Assigned task: Please switch "news" to "updates" in the listing from its start up to and including the line with "Cóż, Disney stąpał po grząskim gruncie.", and give those lines again with everything else unchanged.

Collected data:
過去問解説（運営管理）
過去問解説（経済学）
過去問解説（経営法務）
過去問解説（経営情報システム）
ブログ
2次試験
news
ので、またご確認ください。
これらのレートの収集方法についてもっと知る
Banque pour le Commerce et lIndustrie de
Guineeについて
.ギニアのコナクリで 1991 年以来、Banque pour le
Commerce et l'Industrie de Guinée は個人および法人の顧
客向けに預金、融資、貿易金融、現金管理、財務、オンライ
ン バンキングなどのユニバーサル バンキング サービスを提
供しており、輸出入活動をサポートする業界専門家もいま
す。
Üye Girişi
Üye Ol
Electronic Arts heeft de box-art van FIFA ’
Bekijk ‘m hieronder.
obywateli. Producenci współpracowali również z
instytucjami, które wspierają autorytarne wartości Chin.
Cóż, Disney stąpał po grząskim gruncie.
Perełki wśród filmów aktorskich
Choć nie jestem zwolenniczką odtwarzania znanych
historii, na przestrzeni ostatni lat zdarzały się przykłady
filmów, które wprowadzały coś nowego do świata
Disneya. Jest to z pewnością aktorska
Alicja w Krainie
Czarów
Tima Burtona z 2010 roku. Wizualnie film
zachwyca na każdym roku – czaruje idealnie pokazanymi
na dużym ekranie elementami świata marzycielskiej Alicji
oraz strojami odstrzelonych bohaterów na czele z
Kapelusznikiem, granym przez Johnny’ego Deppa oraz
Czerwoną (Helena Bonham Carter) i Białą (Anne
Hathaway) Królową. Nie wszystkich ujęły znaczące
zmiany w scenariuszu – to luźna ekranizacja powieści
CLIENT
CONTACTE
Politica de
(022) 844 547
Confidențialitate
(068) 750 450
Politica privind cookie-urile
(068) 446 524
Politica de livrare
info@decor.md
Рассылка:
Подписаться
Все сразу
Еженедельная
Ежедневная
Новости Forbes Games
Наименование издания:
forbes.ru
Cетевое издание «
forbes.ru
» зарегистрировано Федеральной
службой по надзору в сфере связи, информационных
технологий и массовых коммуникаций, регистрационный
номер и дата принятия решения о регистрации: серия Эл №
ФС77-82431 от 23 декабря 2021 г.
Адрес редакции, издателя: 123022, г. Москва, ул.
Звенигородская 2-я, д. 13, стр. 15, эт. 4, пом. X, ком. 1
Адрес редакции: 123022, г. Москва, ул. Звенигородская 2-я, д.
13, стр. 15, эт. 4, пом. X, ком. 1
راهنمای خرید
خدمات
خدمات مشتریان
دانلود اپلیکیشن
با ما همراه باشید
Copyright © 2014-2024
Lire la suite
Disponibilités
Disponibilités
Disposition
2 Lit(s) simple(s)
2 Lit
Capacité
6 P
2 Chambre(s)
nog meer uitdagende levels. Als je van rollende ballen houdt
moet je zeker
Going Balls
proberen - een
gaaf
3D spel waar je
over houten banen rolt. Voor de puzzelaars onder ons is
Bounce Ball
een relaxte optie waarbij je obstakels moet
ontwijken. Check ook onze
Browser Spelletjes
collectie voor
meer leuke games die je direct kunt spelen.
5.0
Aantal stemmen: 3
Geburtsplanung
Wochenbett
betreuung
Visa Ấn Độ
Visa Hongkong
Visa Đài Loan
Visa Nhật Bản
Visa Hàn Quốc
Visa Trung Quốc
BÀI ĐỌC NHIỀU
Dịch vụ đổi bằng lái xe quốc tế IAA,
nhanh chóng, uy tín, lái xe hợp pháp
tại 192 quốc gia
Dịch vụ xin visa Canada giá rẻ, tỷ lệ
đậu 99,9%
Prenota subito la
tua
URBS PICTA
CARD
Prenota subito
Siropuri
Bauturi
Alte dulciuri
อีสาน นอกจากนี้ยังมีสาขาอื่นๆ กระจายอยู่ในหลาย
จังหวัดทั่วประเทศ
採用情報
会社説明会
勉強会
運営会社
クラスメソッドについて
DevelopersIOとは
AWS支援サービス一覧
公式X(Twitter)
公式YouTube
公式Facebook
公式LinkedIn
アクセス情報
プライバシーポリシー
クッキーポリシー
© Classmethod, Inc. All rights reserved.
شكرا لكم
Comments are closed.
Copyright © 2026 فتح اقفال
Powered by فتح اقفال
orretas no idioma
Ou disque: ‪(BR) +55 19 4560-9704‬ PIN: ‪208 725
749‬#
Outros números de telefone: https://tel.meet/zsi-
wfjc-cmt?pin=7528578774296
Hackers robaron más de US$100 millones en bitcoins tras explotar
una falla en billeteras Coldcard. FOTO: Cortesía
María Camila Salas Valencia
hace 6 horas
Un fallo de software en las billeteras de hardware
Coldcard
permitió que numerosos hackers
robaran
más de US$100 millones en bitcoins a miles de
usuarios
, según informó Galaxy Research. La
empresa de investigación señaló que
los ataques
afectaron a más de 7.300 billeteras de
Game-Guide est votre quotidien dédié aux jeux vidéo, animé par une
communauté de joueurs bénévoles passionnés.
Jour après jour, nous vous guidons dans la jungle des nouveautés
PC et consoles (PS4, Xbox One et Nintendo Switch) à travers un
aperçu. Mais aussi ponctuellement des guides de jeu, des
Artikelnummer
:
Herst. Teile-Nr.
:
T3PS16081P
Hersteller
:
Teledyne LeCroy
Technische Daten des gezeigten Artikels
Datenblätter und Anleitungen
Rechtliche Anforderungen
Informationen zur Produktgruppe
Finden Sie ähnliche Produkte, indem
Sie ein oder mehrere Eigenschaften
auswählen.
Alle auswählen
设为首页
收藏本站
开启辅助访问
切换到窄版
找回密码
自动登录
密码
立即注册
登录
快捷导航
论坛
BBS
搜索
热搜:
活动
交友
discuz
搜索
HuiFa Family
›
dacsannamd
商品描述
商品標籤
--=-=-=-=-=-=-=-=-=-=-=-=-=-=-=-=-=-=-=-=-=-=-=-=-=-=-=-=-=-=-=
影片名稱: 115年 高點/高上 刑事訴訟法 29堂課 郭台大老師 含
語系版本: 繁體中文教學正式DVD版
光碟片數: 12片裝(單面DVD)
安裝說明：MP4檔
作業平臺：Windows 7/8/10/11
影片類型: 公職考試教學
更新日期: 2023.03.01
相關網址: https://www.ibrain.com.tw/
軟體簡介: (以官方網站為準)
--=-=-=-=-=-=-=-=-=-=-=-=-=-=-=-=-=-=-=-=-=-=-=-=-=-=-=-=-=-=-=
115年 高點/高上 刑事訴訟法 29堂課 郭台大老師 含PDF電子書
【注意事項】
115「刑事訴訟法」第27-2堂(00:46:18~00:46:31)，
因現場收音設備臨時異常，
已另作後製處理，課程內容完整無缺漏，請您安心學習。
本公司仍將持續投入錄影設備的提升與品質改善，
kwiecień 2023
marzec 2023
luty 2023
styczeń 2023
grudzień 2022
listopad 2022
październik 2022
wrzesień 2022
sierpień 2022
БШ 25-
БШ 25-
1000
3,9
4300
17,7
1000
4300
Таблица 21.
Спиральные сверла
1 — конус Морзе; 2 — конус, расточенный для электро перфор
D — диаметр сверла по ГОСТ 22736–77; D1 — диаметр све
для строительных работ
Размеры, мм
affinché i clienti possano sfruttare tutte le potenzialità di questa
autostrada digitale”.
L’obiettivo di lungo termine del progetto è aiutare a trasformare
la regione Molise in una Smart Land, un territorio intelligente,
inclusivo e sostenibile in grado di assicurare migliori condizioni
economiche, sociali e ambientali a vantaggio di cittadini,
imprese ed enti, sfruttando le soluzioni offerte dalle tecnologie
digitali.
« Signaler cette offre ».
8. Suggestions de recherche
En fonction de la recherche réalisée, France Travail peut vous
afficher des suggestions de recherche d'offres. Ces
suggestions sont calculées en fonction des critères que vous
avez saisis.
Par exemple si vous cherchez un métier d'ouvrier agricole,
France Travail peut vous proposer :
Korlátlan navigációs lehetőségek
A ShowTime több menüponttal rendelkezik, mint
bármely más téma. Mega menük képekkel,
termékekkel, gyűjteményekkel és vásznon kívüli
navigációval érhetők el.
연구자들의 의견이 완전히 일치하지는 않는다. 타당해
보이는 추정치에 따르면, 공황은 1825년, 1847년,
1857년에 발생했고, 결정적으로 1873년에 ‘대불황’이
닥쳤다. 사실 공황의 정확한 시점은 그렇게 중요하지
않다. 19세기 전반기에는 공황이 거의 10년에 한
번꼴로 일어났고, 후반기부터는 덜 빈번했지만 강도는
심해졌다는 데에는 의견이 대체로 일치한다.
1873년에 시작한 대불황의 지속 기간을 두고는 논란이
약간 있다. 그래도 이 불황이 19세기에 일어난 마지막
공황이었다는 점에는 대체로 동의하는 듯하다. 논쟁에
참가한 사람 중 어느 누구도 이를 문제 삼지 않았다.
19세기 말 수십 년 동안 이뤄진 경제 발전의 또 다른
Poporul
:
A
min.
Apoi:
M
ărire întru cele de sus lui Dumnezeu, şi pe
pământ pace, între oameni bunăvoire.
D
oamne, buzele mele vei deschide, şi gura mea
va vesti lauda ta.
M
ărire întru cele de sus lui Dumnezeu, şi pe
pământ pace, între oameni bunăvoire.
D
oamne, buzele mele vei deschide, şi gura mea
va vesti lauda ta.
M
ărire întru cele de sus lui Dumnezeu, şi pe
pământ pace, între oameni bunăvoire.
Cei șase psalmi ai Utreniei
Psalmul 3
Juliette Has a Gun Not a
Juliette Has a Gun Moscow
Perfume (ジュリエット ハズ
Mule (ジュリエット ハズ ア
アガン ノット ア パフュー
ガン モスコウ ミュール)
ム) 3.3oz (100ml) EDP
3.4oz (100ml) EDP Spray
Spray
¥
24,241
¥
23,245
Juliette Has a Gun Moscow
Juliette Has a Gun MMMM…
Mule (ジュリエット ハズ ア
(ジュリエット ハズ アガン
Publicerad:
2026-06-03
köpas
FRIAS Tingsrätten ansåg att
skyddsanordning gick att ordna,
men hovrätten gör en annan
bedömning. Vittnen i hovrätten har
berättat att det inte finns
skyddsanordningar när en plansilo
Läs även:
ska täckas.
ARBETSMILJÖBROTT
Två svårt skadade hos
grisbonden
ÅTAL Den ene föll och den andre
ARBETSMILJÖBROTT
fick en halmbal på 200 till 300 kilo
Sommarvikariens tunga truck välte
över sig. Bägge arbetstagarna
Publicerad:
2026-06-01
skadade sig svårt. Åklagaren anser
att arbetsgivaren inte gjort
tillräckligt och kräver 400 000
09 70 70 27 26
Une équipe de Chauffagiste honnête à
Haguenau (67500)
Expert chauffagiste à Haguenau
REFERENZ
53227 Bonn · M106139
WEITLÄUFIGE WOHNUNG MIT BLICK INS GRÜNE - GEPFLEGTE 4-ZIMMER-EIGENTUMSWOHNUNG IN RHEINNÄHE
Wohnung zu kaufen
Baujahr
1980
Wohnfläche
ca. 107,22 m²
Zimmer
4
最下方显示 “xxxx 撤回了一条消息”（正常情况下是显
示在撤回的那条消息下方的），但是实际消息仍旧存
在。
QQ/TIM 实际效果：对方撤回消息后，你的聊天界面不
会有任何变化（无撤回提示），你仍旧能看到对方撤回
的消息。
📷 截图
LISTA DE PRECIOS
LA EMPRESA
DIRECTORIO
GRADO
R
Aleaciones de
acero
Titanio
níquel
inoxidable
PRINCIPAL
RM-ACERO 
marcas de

Result of the task:
過去問解説（運営管理）
過去問解説（経済学）
過去問解説（経営法務）
過去問解説（経営情報システム）
ブログ
2次試験
updates
ので、またご確認ください。
これらのレートの収集方法についてもっと知る
Banque pour le Commerce et lIndustrie de
Guineeについて
.ギニアのコナクリで 1991 年以来、Banque pour le
Commerce et l'Industrie de Guinée は個人および法人の顧
客向けに預金、融資、貿易金融、現金管理、財務、オンライ
ン バンキングなどのユニバーサル バンキング サービスを提
供しており、輸出入活動をサポートする業界専門家もいま
す。
Üye Girişi
Üye Ol
Electronic Arts heeft de box-art van FIFA ’
Bekijk ‘m hieronder.
obywateli. Producenci współpracowali również z
instytucjami, które wspierają autorytarne wartości Chin.
Cóż, Disney stąpał po grząskim gruncie.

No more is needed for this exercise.